SolarCity (now part of Tesla) has slid since being acquired by the electric-vehicle giant in 2016.
- As it turns out, buying solar panels for your home is nothing like buying a car. It's "a very complex sale," one analyst told me today.
- "Selling a car to a consumer and putting solar on the roof of a consumer's home should have been a good synergy, but I don't think it proved out that way," Ron Pernick, the founder of the clean energy research firm Clean Edge, said.
- Tesla has also slashed its investment in new customer acquisition, Greentech Media reported last summer.
Sunrun is marketing its products as a relief system for blackouts and a stressed-out grid - and it seems to be working.
The US electrical grid has seen better days. Certainly brighter ones. Last fall, PG&E shut off power to hundreds of thousands of its customers.
- The company's battery sales ballooned last October, when the shutoffs peaked, a spokesperson said.
- Sunrun published a report that showed how its customers who lost grid power were able to keep the lights on for up to five or six days straight.
Sunrun also told us that its panels, distributed across thousands of homes, could replace carbon-emitting power plants on the grid.
The startup has raised $70 million from big backers including G2VP, a venture fund that spun out of Kleiner Perkins in 2016. But what does it actually do?
Level 1: Arcadia is a sleek website and app that manages your utility bill. Depending on where you live, it can shave up to 20% off your bill and allow you to source clean energy for your home.
Level 2: Arcadia has three major offerings, two of which are only available to customers in certain regions of the country.
- RECs: When you sign up for the platform, Arcadia automatically matches half of your monthly energy usage with what are called renewable energy certificates (or RECs) at no cost - no matter where you live.
- Smart Rate: If you live in a region where the energy market is deregulated - such as in much of the Northeast and the Great Plains - Arcadia can hook you up with cheaper sources of energy.
- Community solar: Residents in a handful of states (which may or may not overlap with those above!) can join Arcadia's community solar program, which means you'll own or lease a fraction of a nearby solar farm.
Level 3: Oh, boy. So the US energy system is … complicated. That's actually one reason why Arcadia is useful. But there are a couple of details about Arcadia's business that are worth delving into.
- RECs are far wilder than they sound. When a wind or solar farm generates 1 MWh of energy, it also generates one REC - which represents its "greenness."
- Energy and RECs are often sold separately, and the price of the REC varies by location and demand.
- Arcadia will eventually offer financing for energy efficiency devices like smart thermostats. It's likely that the company will eventually integrate its offerings with those tools.

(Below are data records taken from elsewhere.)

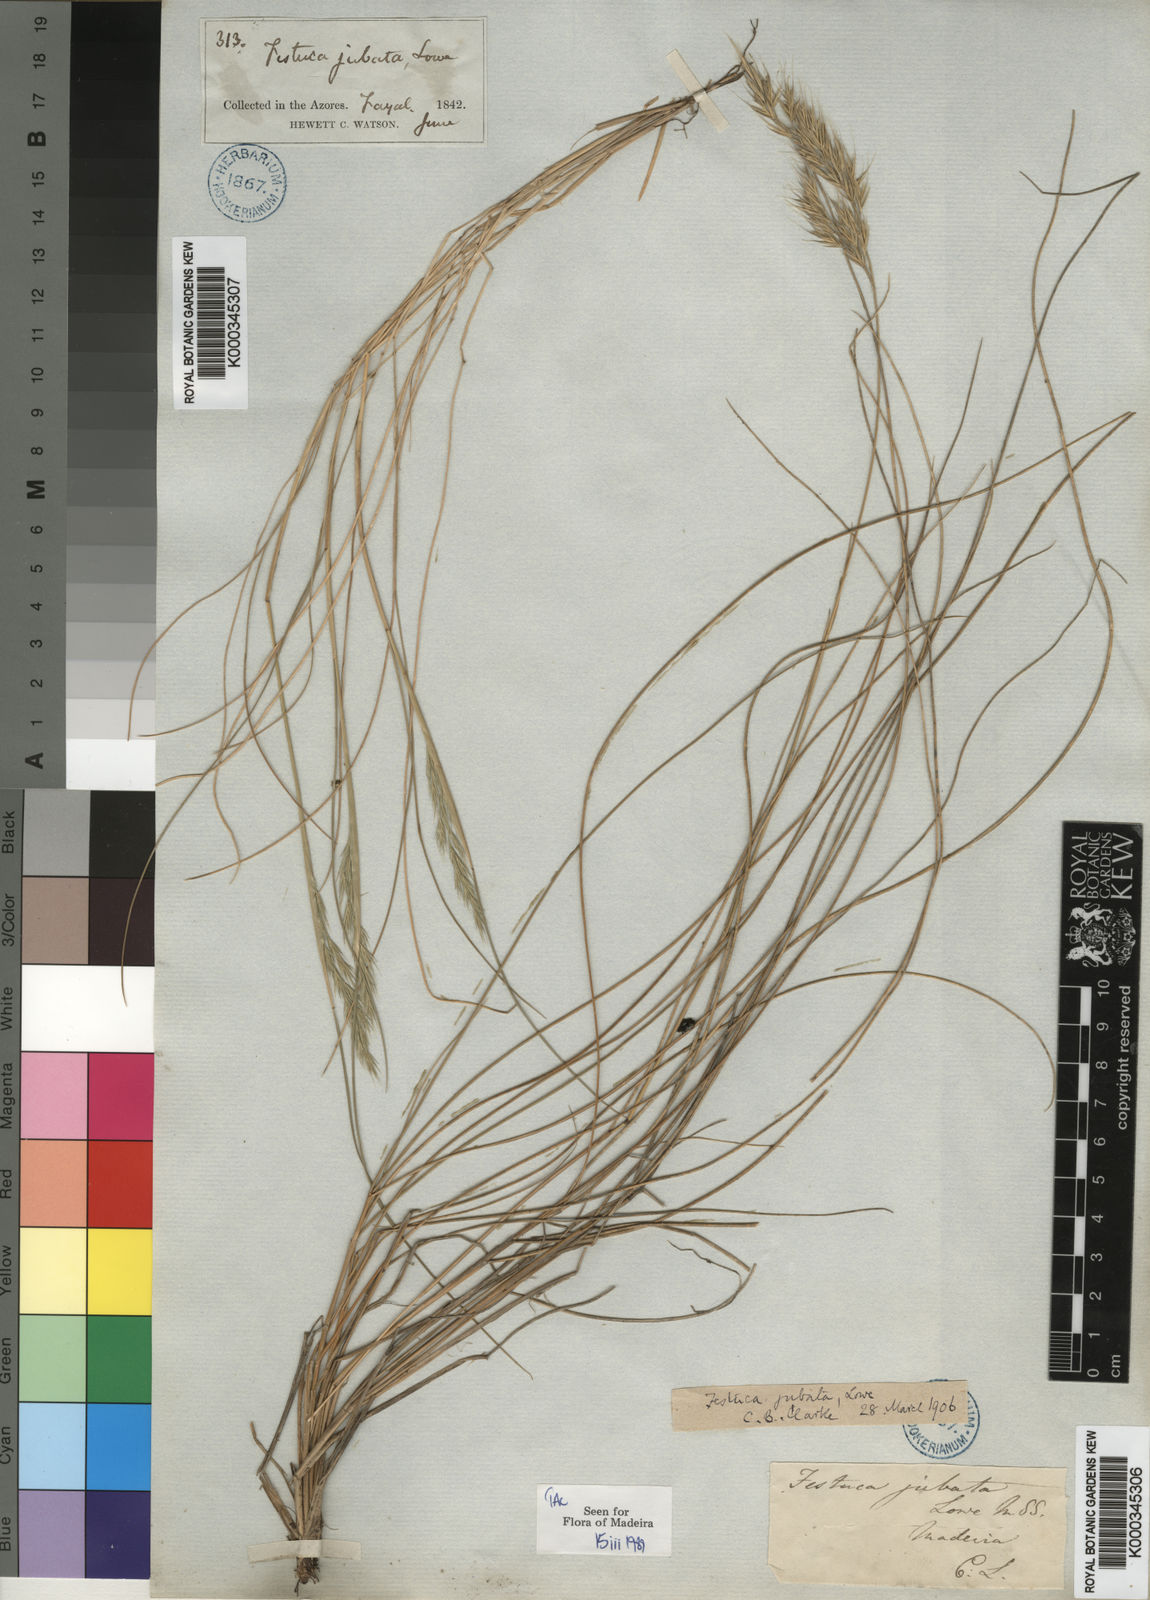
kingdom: Plantae
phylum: Tracheophyta
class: Liliopsida
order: Poales
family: Poaceae
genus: Festuca
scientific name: Festuca jubata
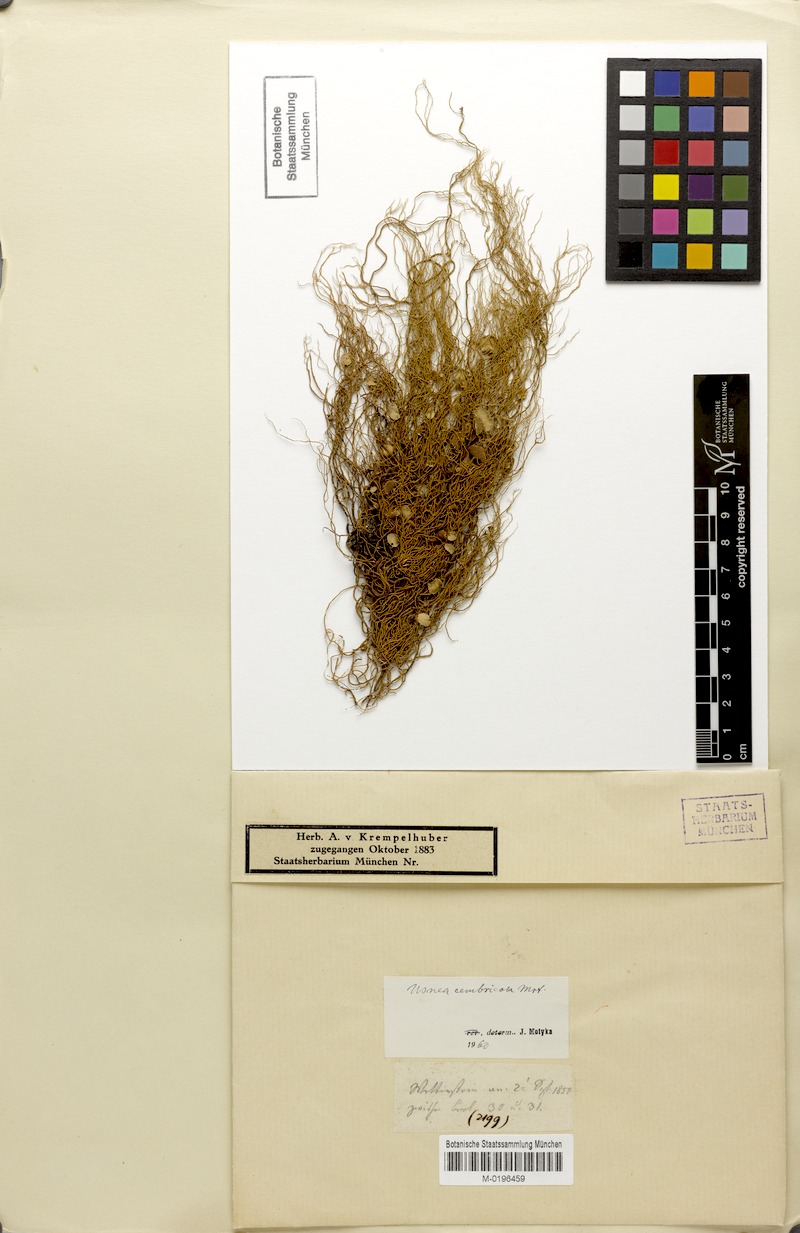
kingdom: Fungi
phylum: Ascomycota
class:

- What could that look like? "Consumers can automatically have their thermostat programmed to optimize for cost savings and optimize for carbon emissions at the same time," said Sameer Reddy, a partner at Energy Impact Partners, which backs Arcadia.
4 big stories I didn't cover
- This week, energy giant BP set an "ambition" to reach net-zero emissions by 2050 from its operations and the oil and gas it directly extracts and sells.
- The utility giant Dominion Energy also announced a commitment this week to achieve net-zero emissions by 2050, which covers the company's "electricity generation and gas infrastructure operations."
- Greentech Media reported on an analysis that shows wind farms are less reliable than solar in meeting output expectations. I find that interesting because big investors say wind will beat out solar in returns.
- Denmark's Orsted, a top-5 wind developer, is betting offshore wind energy will green the $145 billion hydrogen industry, Bloomberg reports. And, well, I'm obsessed with hydrogen.
- Finally, a good surprise: Global carbon emissions "flatlined" last year.
That's all! It's a three-day weekend, which is great news because I've been blowing my nose for what feels like 100-days straight. I hope you enjoy the break.